In the case at bar the roadway in question was used as a means of egress and ingress from the very outset by the plaintiff. The evidence also establishes that the plaintiff used and maintained the road in question as access to the reservoir property for a period of at least five years while the ownership of the servient estate was in the hands of the defendants. There was no other road leading to the reservoir, the surface of the servient land being otherwise unsuitable for access. If the right of way were to parallel the pipe line at all times it would require the construction of an expensive and difficult roadbed through the marshy terrain. All of these facts were well known to all parties concerned. The Declaration of Taking makes this clear. In the description of the pipe line easement there is granted the right to construct the line under and over the land. In fact, because of the character of the terrain, the line is exposed at several points. Had the parties intended this area to be the right of way there would have been no reason for granting the right to lay the pipe over the land since it is quite evident that such would be the only feasible method of road construction. Further, the Declaration of Taking, in describing the estates taken in no way associates the right of way with the water line easement. To the contrary, the right of way is included in the description of the reservoir property. Had the parties intended the right of way to parallel the pipe line at all points the logical place to indicate the presence of the way would have been with the description of the pipe line easement. Further, the Preliminary Certificate of Title described by metes and bounds the existence of the roadway in question as part of the land being examined for conveyance. Since the grantor's attorney had examined this certificate prior to the grant it further indicates that the defendants were on notice that the government intended to utilize the farm road as the location of the right of way.

Considering the almost daily use of the farm road by the plaintiff with the complete knowledge and acquiescence of both the grantor and the defendants, the continual maintenance and repair of the road by the plaintiff, and all the other factors considered in their setting at the time of the grant, it becomes apparent that the parties intended to, and did, locate the right of way over the existing farm road. Thus, the United States of America has a right of egress and ingress from the public road (Kimberton Road) to the reservoir property over the existing access road to the same extent as if the location of such road had been specifically set forth in the condemnation proceeding known as Civil Action No. 2658. Further, the plaintiff will be granted a decree permanently enjoining the defendants from interfering with the plaintiff's reasonable use of the existing access road from Kimberton Road to the reservoir property (Parcel I) as acquired in Civil Action No. 2658.
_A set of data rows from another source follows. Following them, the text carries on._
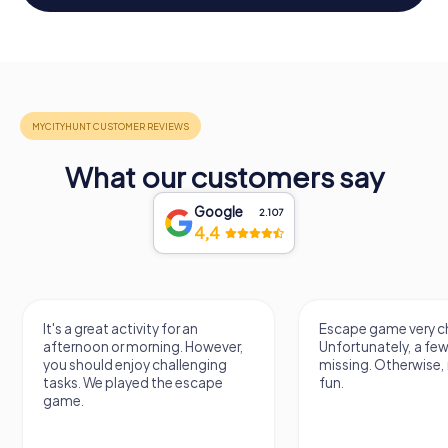
What our customers say
Google
2.107
4,4
It's a great activity for an
Escape game very ch
afternoon or morning. However,
Unfortunately, a few
you should enjoy challenging
missing. Otherwise, i
tasks. We played the escape
fun.
game.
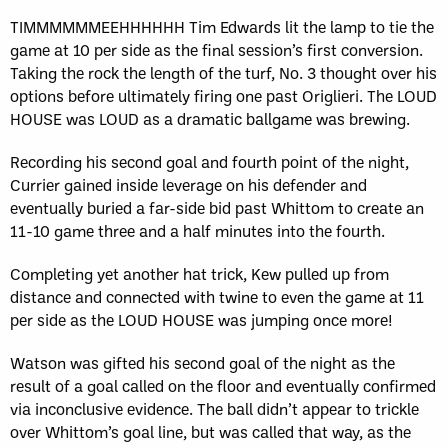
TIMMMMMMEEHHHHHH Tim Edwards lit the lamp to tie the
game at 10 per side as the final session’s first conversion.
Taking the rock the length of the turf, No. 3 thought over his
options before ultimately firing one past Origlieri. The LOUD
HOUSE was LOUD as a dramatic ballgame was brewing.
Recording his second goal and fourth point of the night,
Currier gained inside leverage on his defender and
eventually buried a far-side bid past Whittom to create an
11-10 game three and a half minutes into the fourth.
Completing yet another hat trick, Kew pulled up from
distance and connected with twine to even the game at 11
per side as the LOUD HOUSE was jumping once more!
Watson was gifted his second goal of the night as the
result of a goal called on the floor and eventually confirmed
via inconclusive evidence. The ball didn’t appear to trickle
over Whittom’s goal line, but was called that way, as the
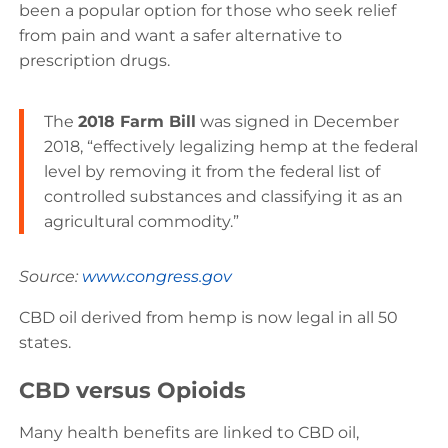
been a popular option for those who seek relief
from pain and want a safer alternative to
prescription drugs.
The
2018 Farm Bill
was signed in December
2018, “effectively legalizing hemp at the federal
level by removing it from the federal list of
controlled substances and classifying it as an
agricultural commodity.”
Source:
www.congress.gov
CBD oil derived from hemp is now legal in all 50
states.
CBD versus Opioids
Many health benefits are linked to CBD oil,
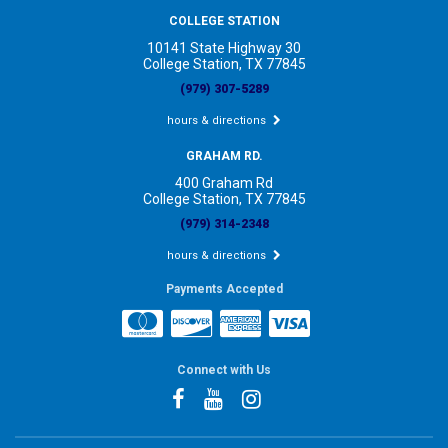
COLLEGE STATION
10141 State Highway 30
College Station, TX 77845
(979) 307-5289
hours & directions
GRAHAM RD.
400 Graham Rd
College Station, TX 77845
(979) 314-2348
hours & directions
Payments Accepted
Connect with Us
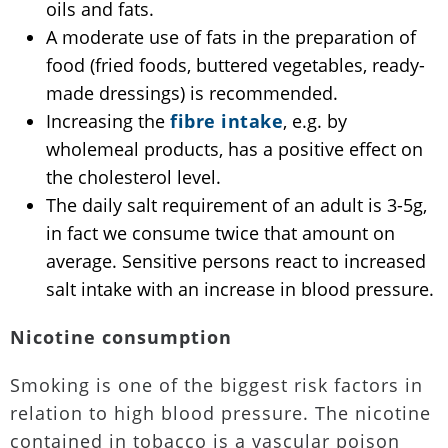
oils and fats.
A moderate use of fats in the preparation of
food (fried foods, buttered vegetables, ready-
made dressings) is recommended.
Increasing the
fibre intake
, e.g. by
wholemeal products, has a positive effect on
the cholesterol level.
The daily salt requirement of an adult is 3-5g,
in fact we consume twice that amount on
average. Sensitive persons react to increased
salt intake with an increase in blood pressure.
Nicotine consumption
Smoking is one of the biggest risk factors in
relation to high blood pressure. The nicotine
contained in tobacco is a vascular poison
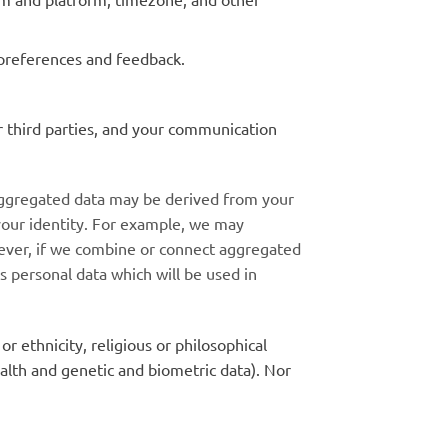
preferences and feedback.
r third parties, and your communication
 Aggregated data may be derived from your
 your identity. For example, we may
wever, if we combine or connect aggregated
as personal data which will be used in
or ethnicity, religious or philosophical
ealth and genetic and biometric data). Nor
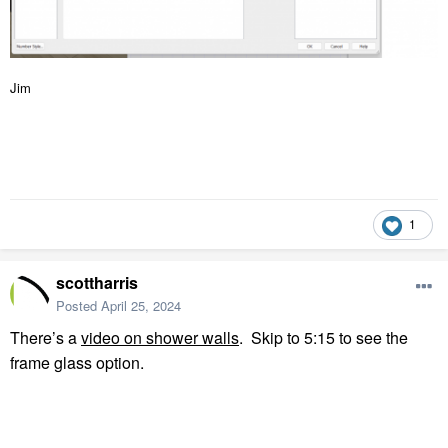
Jim
1
scottharris
Posted
April 25, 2024
There’s a
video on shower walls
.
Skip to 5:15 to see the
frame glass option.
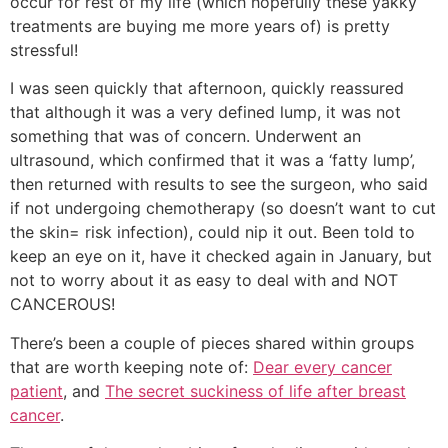
occur for rest of my life (which hopefully these yakky
treatments are buying me more years of) is pretty
stressful!
I was seen quickly that afternoon, quickly reassured
that although it was a very defined lump, it was not
something that was of concern. Underwent an
ultrasound, which confirmed that it was a ‘fatty lump’,
then returned with results to see the surgeon, who said
if not undergoing chemotherapy (so doesn’t want to cut
the skin= risk infection), could nip it out. Been told to
keep an eye on it, have it checked again in January, but
not to worry about it as easy to deal with and NOT
CANCEROUS!
There’s been a couple of pieces shared within groups
that are worth keeping note of:
Dear every cancer
patient
, and
The secret suckiness of life after breast
cancer
.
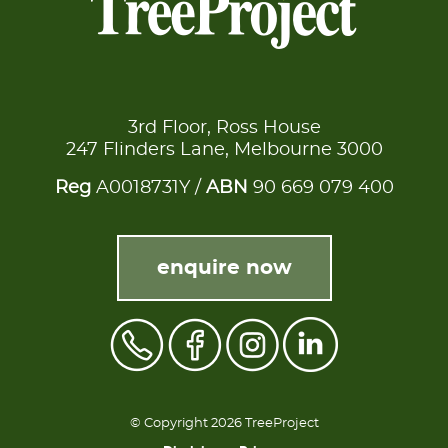
3rd Floor, Ross House
247 Flinders Lane, Melbourne 3000
Reg
A0018731Y /
ABN
90 669 079 400
enquire now
© Copyright 2026 TreeProject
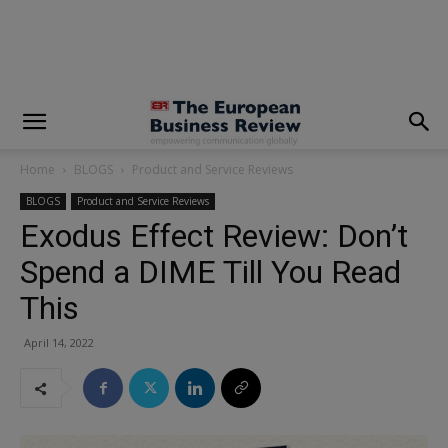
modal-check
Home
BLOGS
Product and Service Reviews
BLOGS
Product and Service Reviews
Exodus Effect Review: Don’t
Spend a DIME Till You Read
This
April 14, 2022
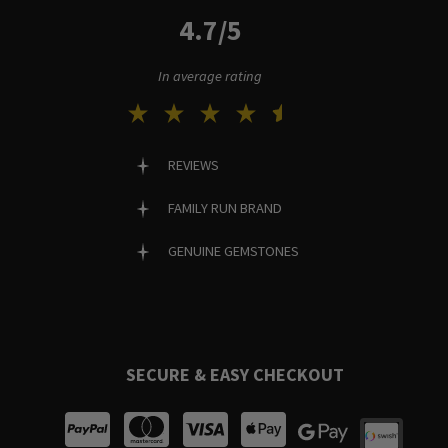
4.7/5
In average rating
REVIEWS
FAMILY RUN BRAND
GENUINE GEMSTONES
SECURE & EASY CHECKOUT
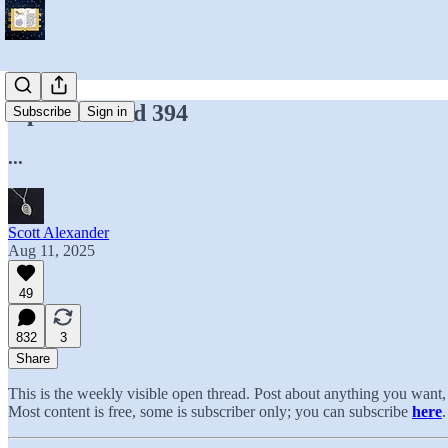
Open Thread 394
Subscribe
Sign in
...
Scott Alexander
Aug 11, 2025
49
832
3
Share
This is the weekly visible open thread. Post about anything you wan
Most content is free, some is subscriber only; you can subscribe
here
.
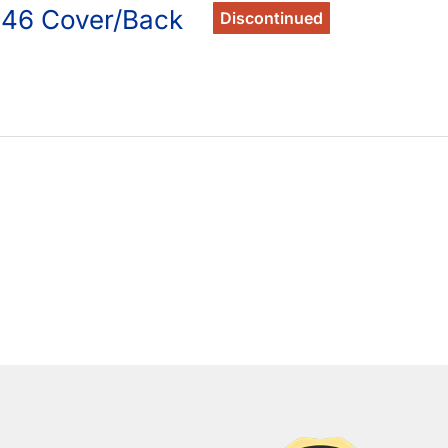
246 Cover/Back
Discontinued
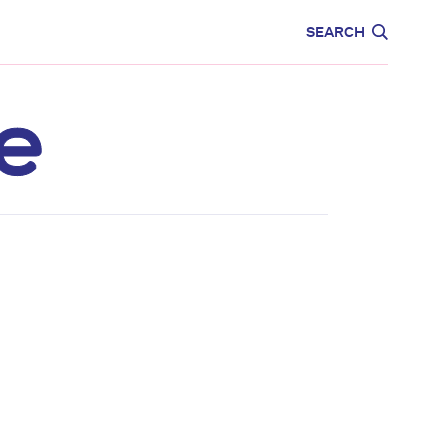
CARE
EDUCATION
SEARCH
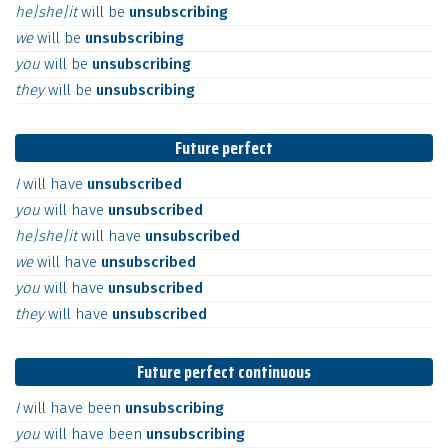
he|she|it
will
be
unsubscribing
we
will
be
unsubscribing
you
will
be
unsubscribing
they
will
be
unsubscribing
Future perfect
I
will
have
unsubscribed
you
will
have
unsubscribed
he|she|it
will
have
unsubscribed
we
will
have
unsubscribed
you
will
have
unsubscribed
they
will
have
unsubscribed
Future perfect continuous
I
will
have
been
unsubscribing
you
will
have
been
unsubscribing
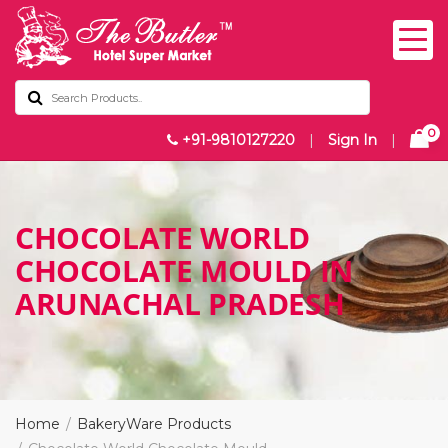
0
+91-9810127220
|
Sign In
|
CHOCOLATE WORLD
CHOCOLATE MOULD IN
ARUNACHAL PRADESH
Home
BakeryWare Products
Both plaintiff and defendants have submitted proposed findings of fact and conclusions of law. The Court affirms Plaintiff's Requests for Findings of Fact Nos. 1 to 12, inclusive. The Court also affirms Defendants' Requests for Findings of Fact Nos. 1 to 15, inclusive, and denies, as stated, Requests Nos. 16 and 17.

The Court affirms Plaintiff's Requests for Conclusions of Law Nos. 1 to 6, inclusive. The Court also affirms Defendants' Requests for Conclusions of Law Nos. 1, 3 and 5, and denies, as stated, Requests Nos. 2, 4, 6 and 7 to 14, inclusive.

The plaintiff will submit an appropriate order for judgment in its favor.